“It’s essentially a classic analogue board with excellent digital features – quite literally the best of both worlds.”
Hillingdon-based JBJ Studio recently invested in an SSL AWS 924 console to help transform its production capabilities as part of their studio expansion. The acquisition has also led to a partnership with leading global studio giant, Miloco, with 2019 already looking like being its busiest year ever.
Just 12 months ago, JBJ had started life as a small creative studio. It was working, but owner, James Brown, was prepared to take a risk and invest to create something special. He had always had one eye on an SSL console but never thought it would be possible to make the jump – until he did.
“I have always wanted an SSL and been fortunate enough to mix on a G Series previously,” opens Brown. “And ever since SSL introduced the AWS range, I’d been thinking ‘that looks a bit good, but I’m never going to be able to afford one’. Over time I kept discovering that it did other things that I didn’t know it was capable of. In the end, I just had to have one, and it’s been a total game-changer for JBJ.”
It’s a hybrid thing…
According to Brown, just having the SSL AWS924 desk gives his studio a certain kudos amongst clients, but it’s ultimately the combination of features and sonic performance that have made such an impact in his production workflow.
“It’s essentially a classic analogue board with excellent digital features – quite literally the best of both worlds – and I love the way that it speaks with Pro Tools in particular,” he says.
JBJ features both a Pro Tools HD rig and a Studer A80 tape machine, allowing them to combine the very best of digital and analogue domains, and provide clients with the exact sound that they’re after. The new AWS 924 extends this hybrid offering.
“There are some people who say the AWS doesn’t have the grunt of an old E or G Series console, and although it might not crunch like those boards, it still has an SSL sound, and it’s much cleaner in terms of the SuperAnalogue™ preamps, which gives you headroom for days. I also love the SSL X Rack analogue outboard too– the way you can recall all of the compressor settings is fantastic.”

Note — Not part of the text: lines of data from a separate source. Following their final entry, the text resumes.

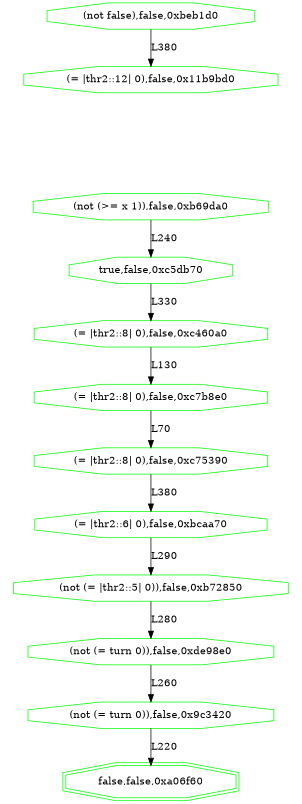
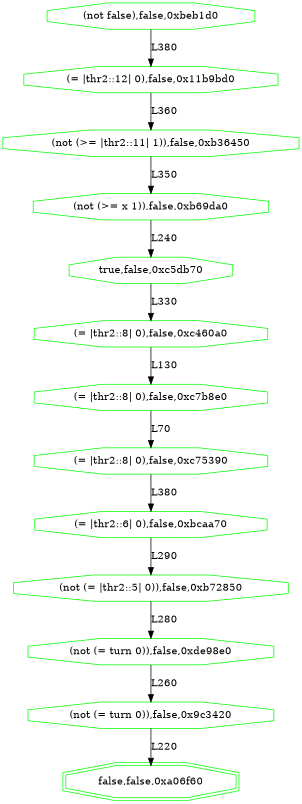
  digraph {
    node [color=green shape=octagon]
    n1 [label="(not false),false,0xbeb1d0"]
    n2 [label="(= |thr2::12| 0),false,0x11b9bd0"]
+   n3 [label="(not (>= |thr2::11| 1)),false,0xb36450"]
    n4 [label="(not (>= x 1)),false,0xb69da0"]
    n5 [label="true,false,0xc5db70"]
    n6 [label="(= |thr2::8| 0),false,0xc460a0"]
    n7 [label="(= |thr2::8| 0),false,0xc7b8e0"]
    n8 [label="(= |thr2::8| 0),false,0xc75390"]
    n9 [label="(= |thr2::6| 0),false,0xbcaa70"]
    n10 [label="(not (= |thr2::5| 0)),false,0xb72850"]
    n11 [label="(not (= turn 0)),false,0xde98e0"]
    n12 [label="(not (= turn 0)),false,0x9c3420"]
    n13 [label="false,false,0xa06f60" shape=doubleoctagon]
    n1 -> n2 [label=L380]
+   n2 -> n3 [label=L360]
+   n3 -> n4 [label=L350]
    n4 -> n5 [label=L240]
    n5 -> n6 [label=L330]
    n6 -> n7 [label=L130]
    n7 -> n8 [label=L70]
    n8 -> n9 [label=L380]
    n9 -> n10 [label=L290]
    n10 -> n11 [label=L280]
    n11 -> n12 [label=L260]
    n12 -> n13 [label=L220]
  }
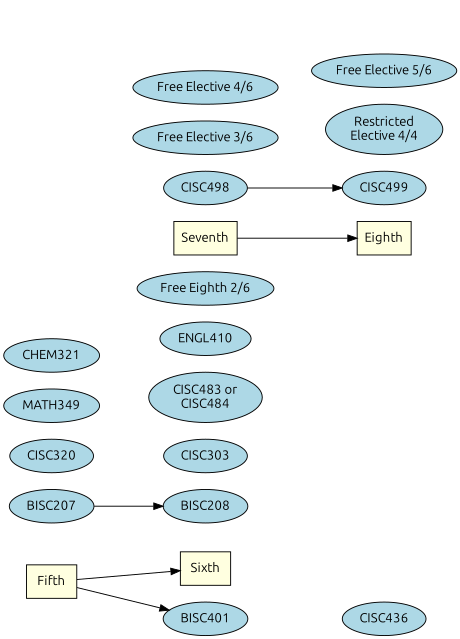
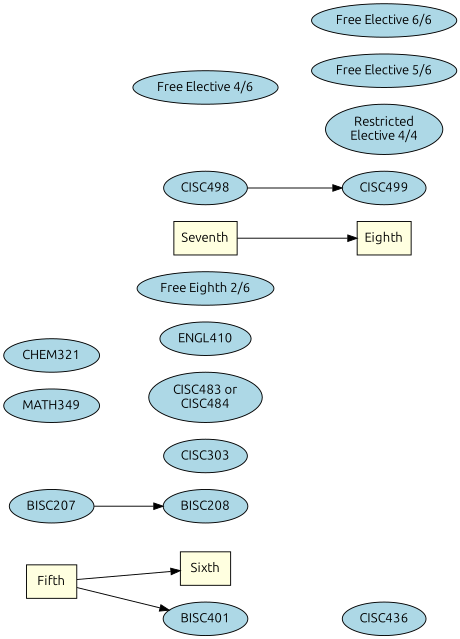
  digraph {
    fontname=Ubuntu
    rankdir=LR
    node [fillcolor=lightblue fontname=Ubuntu style=filled]
    edge [fontname=Ubuntu]
    Fifth [fillcolor=lightyellow shape=box]
    BISC207
-   CISC320
    MATH349
    CHEM321
    Sixth [fillcolor=lightyellow shape=box]
    CISC303
    "CISC483 or\nCISC484"
    ENGL410
    BISC208
    n11 [label="Free Eighth 2/6"]
    Seventh [fillcolor=lightyellow shape=box]
    CISC498
    BISC401
-   "Free Elective 3/6"
    "Free Elective 4/6"
    Eighth [fillcolor=lightyellow shape=box]
    CISC436
    CISC499
    "Restricted\nElective 4/4"
    "Free Elective 5/6"
+   "Free Elective 6/6"
    subgraph sub_1 {
      rank=same
      Fifth
      BISC207
-     CISC320
      MATH349
      CHEM321
    }
    subgraph sub_2 {
      rank=same
      Sixth
      CISC303
      "CISC483 or\nCISC484"
      ENGL410
      BISC208
      n11
    }
    subgraph sub_3 {
      rank=same
      Seventh
      CISC498
      BISC401
-     "Free Elective 3/6"
      "Free Elective 4/6"
    }
    subgraph sub_4 {
      rank=same
      Eighth
      CISC436
      CISC499
      "Restricted\nElective 4/4"
      "Free Elective 5/6"
+     "Free Elective 6/6"
    }
    Fifth -> Sixth
    Fifth -> BISC401
    BISC207 -> BISC208
    Seventh -> Eighth
    CISC498 -> CISC499
    BISC401 -> CISC436 [style=invis]
  }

Brown finds the EQ on the AWS particularly musical, and loves being able to switch between the E and G Series at the push of a button.
“I just find this EQ so responsive, so you don’t need to do too much at all,” Brown reveals. “The two EQ options are so different, bringing such individual character; the E is brittle and hard, and the G is soft, but depending on what it is I’m trying to feed into the track, they’re two different flavours, which is really great. It’s like having two EQs.
“For vocals, I tend to use the G to kind of soften them up a little bit, but for guitars, I’ll tend to use the E. It’s really cool. Then we are mixing into a GML8200.
There are three rooms at JBJ: the control room, a fairly small live room, and a larger live room. It can play host to pretty much any audio application, from mix sessions and overdubs to drum tracking and full live band recordings.
“Our control room was treated by [the late] Graham Whitehead, who was an acoustician at the BBC,” Brown explains. “He did some work at Maida Vale, and the Royal Opera House, so it’s not an overly-treated dead room, but it’s fairly neutral, which is just what we wanted.”
Which means a day in the life at JBJ can be pretty eclectic.
“This week, for example, I am tracking an artist called Kasiika, along with her group of musicians; and next week, we have Tim Rowkins (Two Door Cinema Club) in mixing,” Brown explains. “Then I am also working on an album with a band called Freeman, who are doing great things. Having Miloco on board is a great move for us as they’re an amazing organisation, and they’ve been pushing great new clients our way. It’s already the busiest year we’ve ever had by some way, and our investment in the studio has paid off. I can only put that down to the SSL.”